Ce livre a récemment été placé en tête de ma liste de bibliothèques grâce à une recommandation de feu Greg Tate. Une reconstitution spéculative du meurtre de JFK à la suite de Lee Harvey Oswald et de la CIA, Balance est un roman d’intrigue pour une époque paranoïaque.

Tate a qualifié ce projet labyrinthique d’inévitable. « Pas seulement parce que (DeLillo) était fasciné par le penchant conspirateur de l’espèce humaine, mais parce que dans la fiction de DeLillo, tout le monde est aussi coupable de l’état des choses que les monstrueuses agences secrètes du pouvoir. » Voilà un fil plein de petits opérateurs, de « côtés aveugles éthiques » et de phrases « chirurgicales et chamaniques ».

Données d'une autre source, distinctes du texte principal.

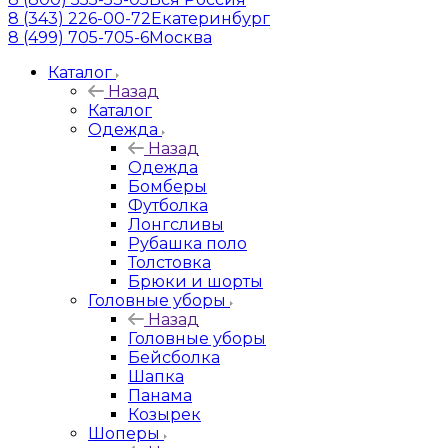
8 (343) 226-00-72
Екатеринбург
8 (499) 705-705-6
Москва
Каталог
Назад
Каталог
Одежда
Назад
Одежда
Бомберы
Футболка
Лонгсливы
Рубашка поло
Толстовка
Брюки и шорты
Головные уборы
Назад
Головные уборы
Бейсболка
Шапка
Панама
Козырек
Шоперы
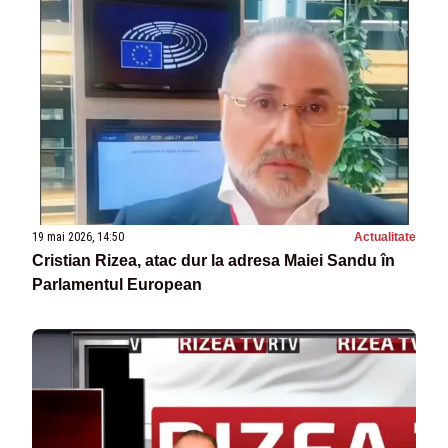
19 mai 2026, 14:50
Actualitate
Cristian Rizea, atac dur la adresa Maiei Sandu în
Parlamentul European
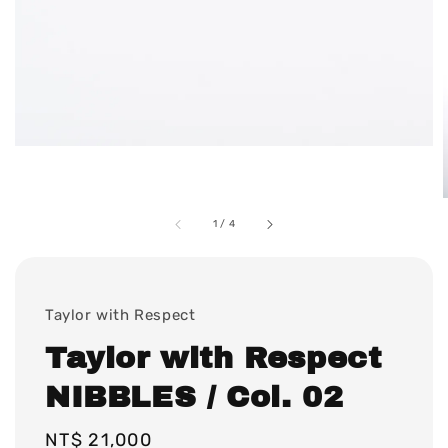
1
/
4
Taylor with Respect
Taylor with Respect
NIBBLES / Col. 02
Regular
NT$ 21,000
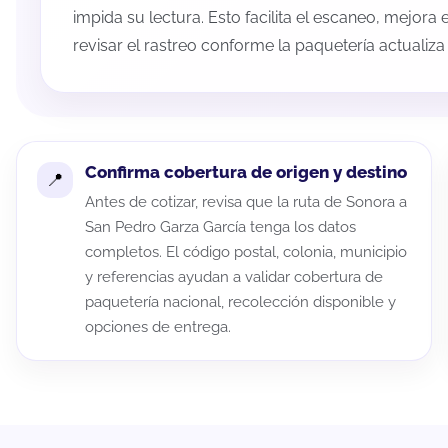
impida su lectura. Esto facilita el escaneo, mejora
revisar el rastreo conforme la paquetería actualiz
Confirma cobertura de origen y destino
Antes de cotizar, revisa que la ruta de Sonora a
San Pedro Garza García tenga los datos
completos. El código postal, colonia, municipio
y referencias ayudan a validar cobertura de
paquetería nacional, recolección disponible y
opciones de entrega.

Gary Wills, L’emprisonnement de Kennedy : une méditation sur le pouvoir

Ce livre de 1982 rédigé par un historien nuancé constitue « un portrait dévastateur d’une famille irlandaise-catholique qui s’est efforcée d’être acceptée aux sommets les plus raréfiés de la société américaine – et puis, quand elle ne l’a pas été, a recherché sans relâche le pouvoir politique ». Choisissez celui-ci si vous voulez mieux comprendre – ou éventuellement démystifier – le mythe de Kennedy.

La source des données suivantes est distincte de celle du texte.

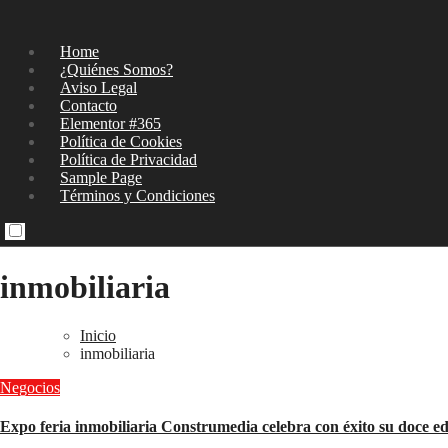
Home
¿Quiénes Somos?
Aviso Legal
Contacto
Elementor #365
Política de Cookies
Política de Privacidad
Sample Page
Términos y Condiciones
inmobiliaria
Inicio
inmobiliaria
Negocios
Expo feria inmobiliaria Construmedia celebra con éxito su doce ed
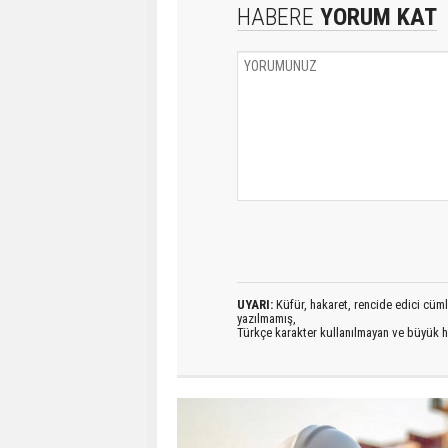
HABERE
YORUM KAT
UYARI:
Küfür, hakaret, rencide edici cümlel
yazılmamış,
Türkçe karakter kullanılmayan ve büyük h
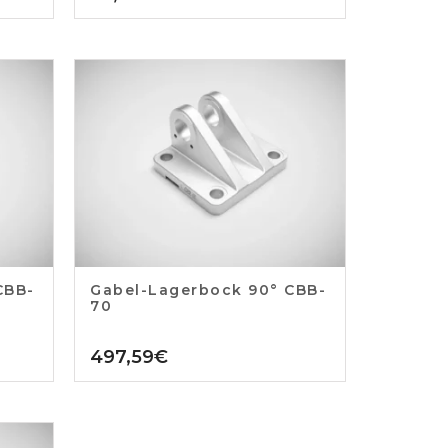
CBB-
Gabel-Lagerbock 90° CBB-
70
497,59
€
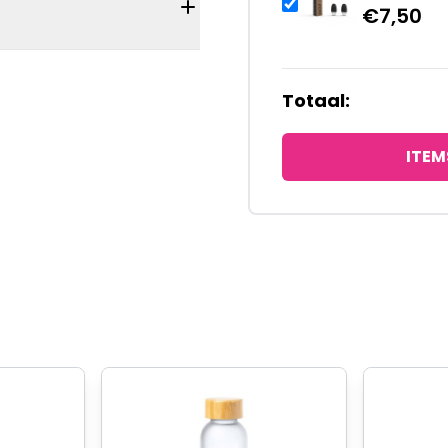
€
7,50
Totaal:
ITEM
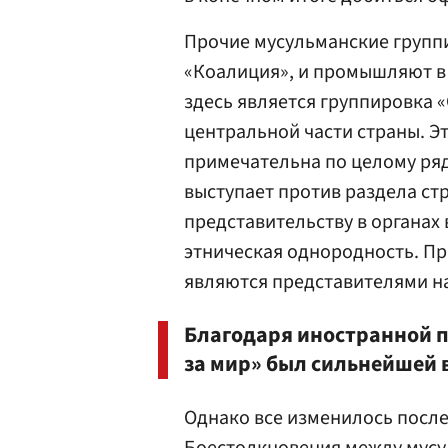
Прочие мусульманские группи
«Коалиция», и промышляют в
здесь является группировка «
центральной части страны. Э
примечательна по целому ряд
выступает против раздела ст
представительству в органах 
этническая однородность. Пр
являются представителями н
Благодаря иностранной п
за мир» был сильнейшей 
Однако все изменилось посл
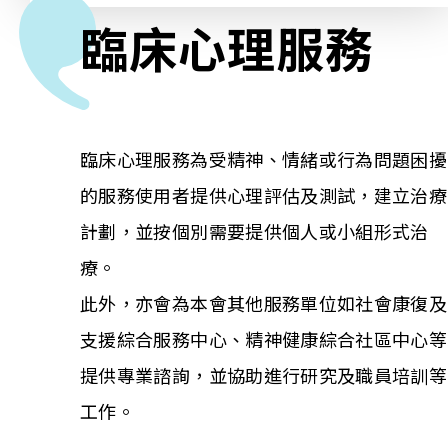
臨床心理服務
相關報導
關於本會
臨床心理服務為受精神、情緒或行為問題困擾
聯絡我們
的服務使用者提供心理評估及測試，建立治療
計劃，並按個別需要提供個人或小組形式治
療。
此外，亦會為本會其他服務單位如社會康復及
支援綜合服務中心、精神健康綜合社區中心等
提供專業諮詢，並協助進行研究及職員培訓等
工作。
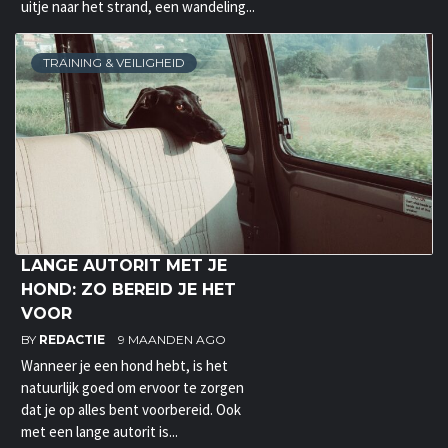
uitje naar het strand, een wandeling...
TRAINING & VEILIGHEID
LANGE AUTORIT MET JE
HOND: ZO BEREID JE HET
VOOR
BY
REDACTIE
9 MAANDEN AGO
Wanneer je een hond hebt, is het
natuurlijk goed om ervoor te zorgen
dat je op alles bent voorbereid. Ook
met een lange autorit is...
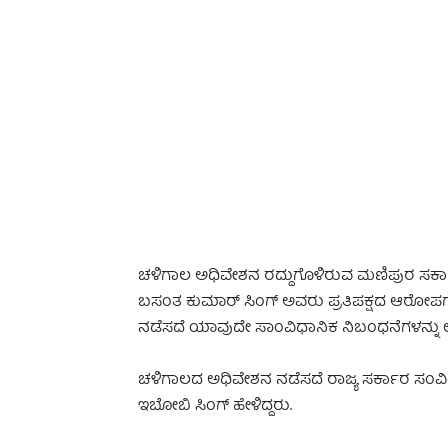
-
ಚಳಿಗಾಲ ಅಧಿವೇಶನ ರದ್ದುಗೊಳಿರುವ ಮಣಿಪುರ ಸರ್ಕಾರದ
ಬಸಂತ ಕುಮಾರ್ ಸಿಂಗ್ ಅವರು ಪ್ರತಿಪಕ್ಷದ ಆರೋಪಗಳನ
ನಡೆಸದೆ ಯಾವುದೇ ಸಾಂವಿಧಾನಿಕ ನಿಬಂಧನೆಗಳನ್ನು ಉಲ್
ಚಳಿಗಾಲದ ಅಧಿವೇಶನ ನಡೆಸದೆ ರಾಜ್ಯ ಸರ್ಕಾರ ಸಂವಿಧಾನ
ಇಬೋಬಿ ಸಿಂಗ್ ಹೇಳಿದ್ದರು.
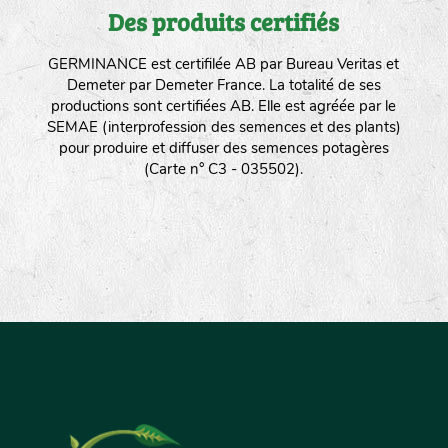
Des produits certifiés
GERMINANCE est certifilée AB par Bureau Veritas et
Demeter par Demeter France. La totalité de ses
productions sont certifiées AB. Elle est agréée par le
SEMAE (interprofession des semences et des plants)
pour produire et diffuser des semences potagères
(Carte n° C3 - 035502).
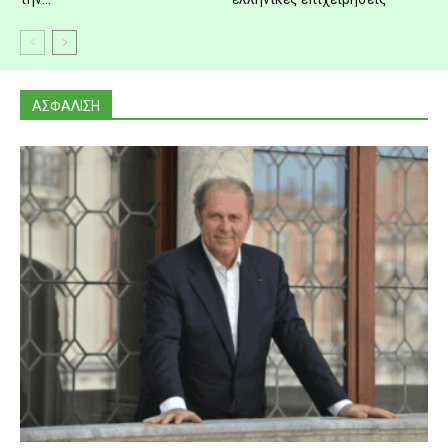
ΑΣΦΑΛΙΣΗ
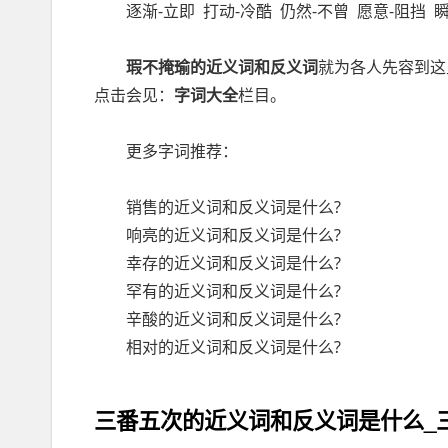
逐渐
-
立即
打动
-
冷酷
仍然
-
不曾
愿意
-
阻挡
瑕不掩瑜的近义词和反义词
就为各人先容到这
点击会见：
字词大全
栏目。
更多字词推荐：
销售的近义词和反义词是什么?
响亮的近义词和反义词是什么?
幸存的近义词和反义词是什么?
罕有的近义词和反义词是什么?
辛酸的近义词和反义词是什么?
相对的近义词和反义词是什么?
三番五次的近义词和反义词是什么_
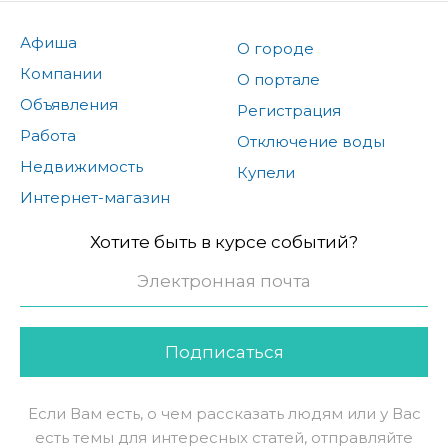
Афиша
О городе
Компании
О портале
Объявления
Регистрация
Работа
Отключение воды
Недвижимость
Купели
Интернет-магазин
Хотите быть в курсе событий?
Подписаться
Если Вам есть, о чем рассказать людям или у Вас
есть темы для интересных статей, отправляйте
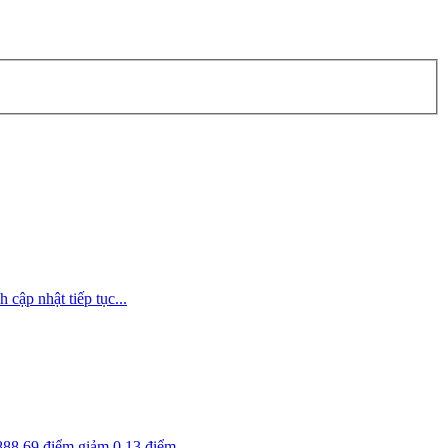
cập nhật tiếp tục...
88,69 điểm giảm 0,13 điểm...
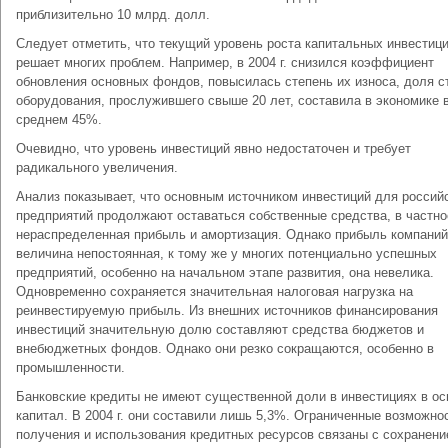
приблизительно 10 млрд. долл.
Следует отметить, что текущий уровень роста капитальных инвестици
решает многих проблем. Например, в 2004 г. снизился коэффициент
обновления основных фондов, повысилась степень их износа, доля с
оборудования, прослужившего свыше 20 лет, составила в экономике 
среднем 45%.
Очевидно, что уровень инвестиций явно недостаточен и требует
радикального увеличения.
Анализ показывает, что основным источником инвестиций для россий
предприятий продолжают оставаться собственные средства, в частно
нераспределенная прибыль и амортизация. Однако прибыль компаний
величина непостоянная, к тому же у многих потенциально успешных
предприятий, особенно на начальном этапе развития, она невелика.
Одновременно сохраняется значительная налоговая нагрузка на
реинвестируемую прибыль. Из внешних источников финансирования
инвестиций значительную долю составляют средства бюджетов и
внебюджетных фондов. Однако они резко сокращаются, особенно в
промышленности.
Банковские кредиты не имеют существенной доли в инвестициях в ос
капитал. В 2004 г. они составили лишь 5,3%. Ограниченные возможно
получения и использования кредитных ресурсов связаны с сохранен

En commençant par le patriarche Joe, le chef-d’œuvre de Wills est un excellent contrepoint aux regards uniquement aimants. Pour un bon aperçu de ce projet, écoutez cet épisode de « Know Your Enemy ».

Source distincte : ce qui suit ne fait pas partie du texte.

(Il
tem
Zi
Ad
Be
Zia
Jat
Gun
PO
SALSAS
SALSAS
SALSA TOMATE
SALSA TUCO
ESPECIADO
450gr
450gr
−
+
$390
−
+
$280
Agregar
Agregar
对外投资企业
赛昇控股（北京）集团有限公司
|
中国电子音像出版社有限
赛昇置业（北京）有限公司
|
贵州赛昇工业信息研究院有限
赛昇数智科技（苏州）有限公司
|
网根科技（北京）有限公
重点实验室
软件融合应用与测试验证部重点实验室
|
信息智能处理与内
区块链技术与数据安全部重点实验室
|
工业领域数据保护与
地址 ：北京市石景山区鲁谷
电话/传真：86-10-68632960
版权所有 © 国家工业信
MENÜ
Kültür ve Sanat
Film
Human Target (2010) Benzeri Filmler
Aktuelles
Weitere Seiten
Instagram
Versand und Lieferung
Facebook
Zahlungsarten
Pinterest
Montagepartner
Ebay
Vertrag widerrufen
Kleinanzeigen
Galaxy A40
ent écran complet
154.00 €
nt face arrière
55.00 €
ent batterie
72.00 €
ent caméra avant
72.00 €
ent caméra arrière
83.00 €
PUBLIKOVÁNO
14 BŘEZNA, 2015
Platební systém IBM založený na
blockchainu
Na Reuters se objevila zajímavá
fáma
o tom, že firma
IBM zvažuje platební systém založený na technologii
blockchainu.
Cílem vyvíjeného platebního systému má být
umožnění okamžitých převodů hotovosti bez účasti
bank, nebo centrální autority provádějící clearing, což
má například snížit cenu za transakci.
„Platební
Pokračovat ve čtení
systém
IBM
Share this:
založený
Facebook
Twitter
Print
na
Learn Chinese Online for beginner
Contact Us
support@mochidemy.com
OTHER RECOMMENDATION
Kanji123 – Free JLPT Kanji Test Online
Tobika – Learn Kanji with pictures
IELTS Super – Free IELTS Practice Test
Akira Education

Joyce Carol Oates, Eau noire

Ce roman court et captivant de l’un de nos étudiants les plus prolifiques du XXe siècle suit un sénateur (légèrement) fictif et son compagnon qu’il noie dans un accident désastreux. Inspiré de la tragédie de l’île Chappaquiddick – où Mary Jo Kopechne et le sénateur Edward Kennedy sont morts dans des circonstances similaires – le livre d’Oates montre comment un grand pouvoir peut engendrer la violence.

Comme Oates l’a dit à Richard Bausch lors de la publication, Eau noire est plus préoccupé par la culture qui a permis cet incident que par les Kennedy eux-mêmes. « Je voulais que l’histoire soit quelque peu mythique, l’expérience presque archétypale d’une jeune femme qui fait confiance à un homme plus âgé et dont la confiance est violée. »

Fredrik Logevall, JFK : la majorité au siècle américain

Cette première partie d’une biographie en deux volumes est l’aboutissement d’une obsession qui dure depuis une décennie. L’historien de Harvard Logevall est déterminé à situer Kennedy dans un contexte politique. Nous trouvons ici une analyse rare de l’idéologie qui guide l’Amérique la plus proche du prince, ainsi qu’une vision globale du monde qui a façonné sa pensée.

Ce livre se termine en 1956, au moment même où Kennedy est sur le point d’arriver deuxième au scrutin de vice-président à la convention. Il y a beaucoup de chemin parcouru dans cette nouvelle série, mais beaucoup de « motivation narrative ».

Carl Sferrazza Anthony, Fille de la caméra

Anthony, auteur d’une douzaine de livres sur les épouses et les familles présidentielles, éclaire ici les débuts de la femme la plus photographiée d’Amérique.

Retraçant les origines de Jackie, de Vassar à Paris d’après-guerre jusqu’à la rédaction américaine, cette biographie garde une ouverture étroite. La première dame est placée dans une constellation lisible. Il y a les parents qui luttent et qui dysfonctionnent, et les pairs politiquement calculateurs. Et bien sûr, le beau descendant, avant qu’il ne soit complètement formé.

Ce livre a été salué lors de sa sortie pour avoir parlé franchement de la femme connue pour son extérieur élégant. A fait toi tu sais que Jackie O a envoyé un jour à sa mère un serpent mort dans une boîte à chapeau ?

Héroïque? Peut être. Mais les humains, tous.